For 15 euros, you get a ticket to all the buildings in the Duomo complex: the Brunelleschi dome itself, if you want to walk up nearly 500 steps; the bell tower, if you want to walk up another nearly 500 steps; the Santa Reparata crypt and archeological excavation beneath the cathedral; the Baptistry and the museum itself, which is housed in the building where Michaelangelo created his David. Entrance to the church itself is free, as is just about all churches, since they are open to all us sinners. The museum is worth the 15 euros just by itself.

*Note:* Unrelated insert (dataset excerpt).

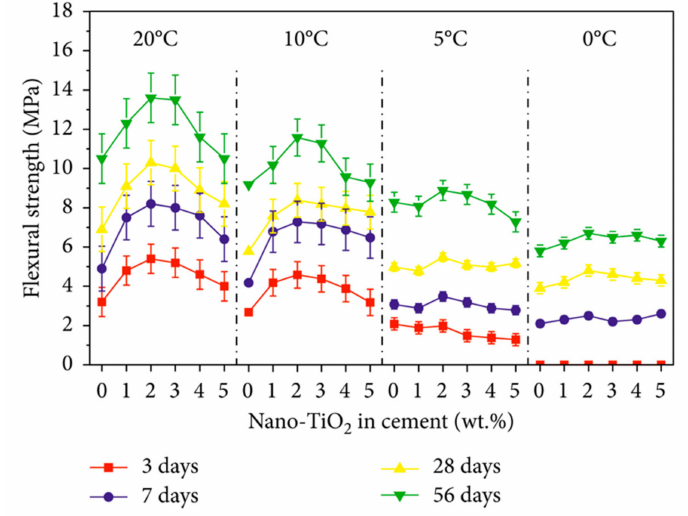
Figure 13. Flexural strength of cement mortar samples containing di ff erent nano-TiO 2 dosages. Reprinted with permission from [97]. Copyright © 2018,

Just one siode wall of Santa Maria del Fiore, the third largest church in Europe.
Just one side wall of Santa Maria del Fiore, the third largest church in Europe after St. Peter in Rome and St. Paul in London.

The original doors of the Baptistry, so admired by Michealangeo himself, are on display in the museum to keep them safe from the effects of tourists, atmosphere and pollution. Most impressive of all is a huge room where archeologists have partially reconstructed one of the unbuilt walls of an earlier church from actual fragments found on the site.

One wall of the room where the unbuilt facade of of the church has been reconstructed.
One wall of the room where the unbuilt facade of of the church has been reconstructed.

Michaelangelo’s second Pieta and Donatello’s wooden sculpture of the penitant Mary Magdalen draw the biggest crowds. Two tour groups vied for space and sights on our first round through the museum, but the rooms were empty as we left, so we took another close look at the Pieta and Mary Magdalen virtually alone with the art on our way out.

Other rooms showcase models of Brunelleschi’s dome and of the new facade ordered up by the Medicis, who wanted a new,  more modern church. So much for preservation–the current facade is at least Santa Maria’s third.